## Source records
/---
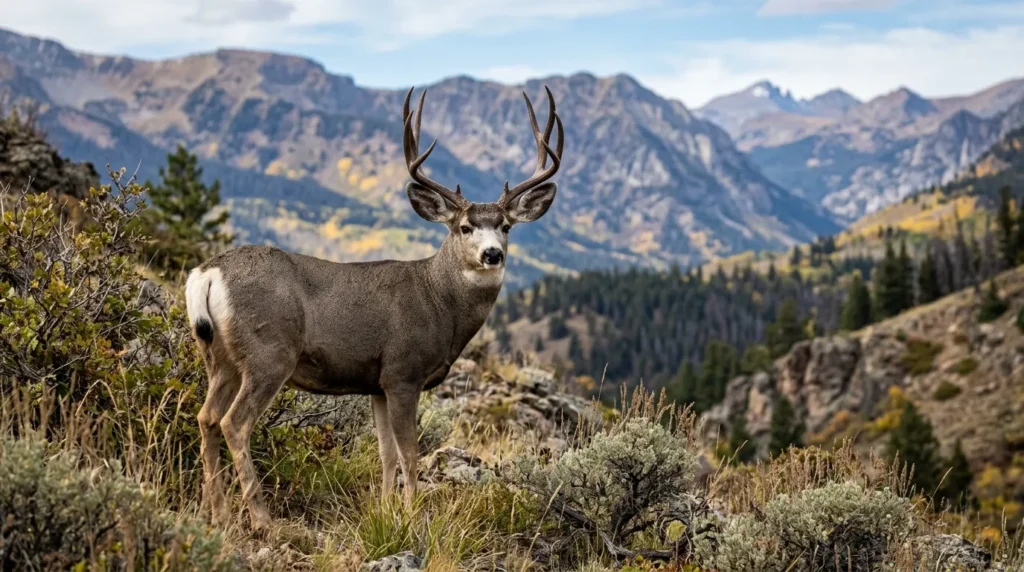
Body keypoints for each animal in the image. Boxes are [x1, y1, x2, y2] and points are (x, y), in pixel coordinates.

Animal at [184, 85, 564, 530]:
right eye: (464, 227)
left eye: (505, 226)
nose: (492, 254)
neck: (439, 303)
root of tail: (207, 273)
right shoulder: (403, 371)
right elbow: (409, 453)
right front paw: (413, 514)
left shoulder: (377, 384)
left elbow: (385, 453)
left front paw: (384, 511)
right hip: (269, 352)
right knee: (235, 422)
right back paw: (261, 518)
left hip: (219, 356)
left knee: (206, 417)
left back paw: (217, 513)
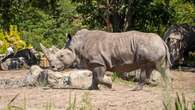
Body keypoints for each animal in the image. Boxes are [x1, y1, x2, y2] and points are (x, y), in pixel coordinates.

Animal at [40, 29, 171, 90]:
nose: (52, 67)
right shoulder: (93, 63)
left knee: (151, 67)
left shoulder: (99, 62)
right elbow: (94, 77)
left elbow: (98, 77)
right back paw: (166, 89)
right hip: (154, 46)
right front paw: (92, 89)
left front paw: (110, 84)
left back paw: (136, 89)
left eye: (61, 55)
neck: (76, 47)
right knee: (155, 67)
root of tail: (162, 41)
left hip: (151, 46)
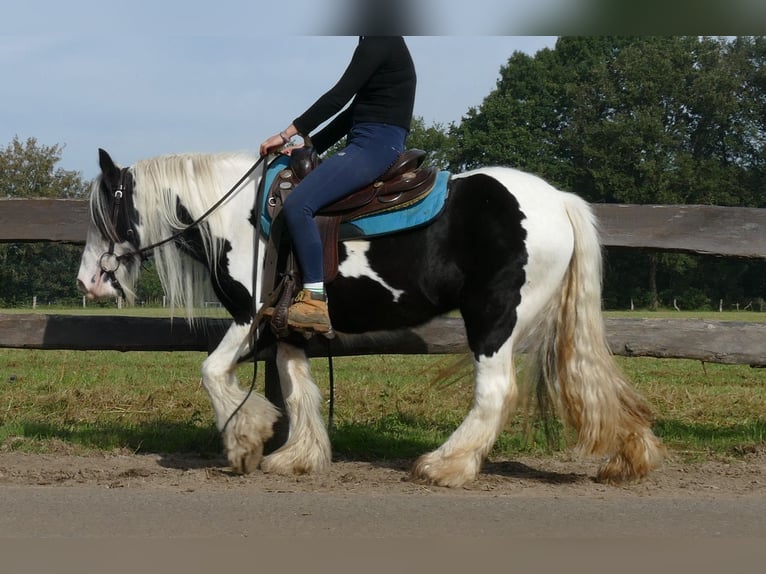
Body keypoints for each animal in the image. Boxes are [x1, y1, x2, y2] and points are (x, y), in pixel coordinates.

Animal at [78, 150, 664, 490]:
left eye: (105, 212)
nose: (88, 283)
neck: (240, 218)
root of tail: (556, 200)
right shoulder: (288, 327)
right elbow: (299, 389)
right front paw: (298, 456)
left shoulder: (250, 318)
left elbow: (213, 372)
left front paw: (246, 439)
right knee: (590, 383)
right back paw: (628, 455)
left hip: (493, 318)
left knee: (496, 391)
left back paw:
\---
An exact copy of the listing is needed, minus its pictures.

## Response to this task
Body keypoints for each animal in the image. Boxes are [x1, y1, x2, y2] and points are (x, y), in pixel coordinates.

Animal at [184, 85, 564, 530]:
right eye: (464, 227)
left eye: (505, 226)
nose: (492, 254)
neck: (439, 303)
root of tail: (207, 273)
right shoulder: (403, 371)
right elbow: (409, 453)
right front paw: (413, 514)
left shoulder: (377, 384)
left elbow: (385, 453)
left front paw: (384, 511)
right hip: (269, 352)
right knee: (235, 422)
right back paw: (261, 518)
left hip: (219, 356)
left knee: (206, 417)
left back paw: (217, 513)
Body keypoints for each animal in the image. Boxes are [x1, y1, x2, y2] and points are (x, y), in pixel coordinates.

Animal at [40, 29, 171, 90]:
nose: (52, 67)
right shoulder: (93, 63)
left knee: (151, 67)
left shoulder: (99, 62)
right elbow: (94, 77)
left elbow: (98, 77)
right back paw: (166, 89)
right hip: (154, 46)
right front paw: (92, 89)
left front paw: (110, 84)
left back paw: (136, 89)
left eye: (61, 55)
neck: (76, 47)
right knee: (155, 67)
root of tail: (162, 41)
left hip: (151, 46)
Body keypoints for each animal in the image. Boxes are [x1, y1, x2, y2] and points are (x, y), in pixel coordinates.

Animal at [78, 150, 664, 490]:
left eye: (105, 212)
nose: (88, 283)
neck: (240, 218)
root of tail: (556, 200)
right shoulder: (288, 327)
right elbow: (299, 389)
right front paw: (298, 456)
left shoulder: (250, 318)
left elbow: (213, 372)
left front paw: (246, 439)
right knee: (590, 383)
right back paw: (628, 455)
left hip: (493, 318)
left knee: (496, 391)
left back paw:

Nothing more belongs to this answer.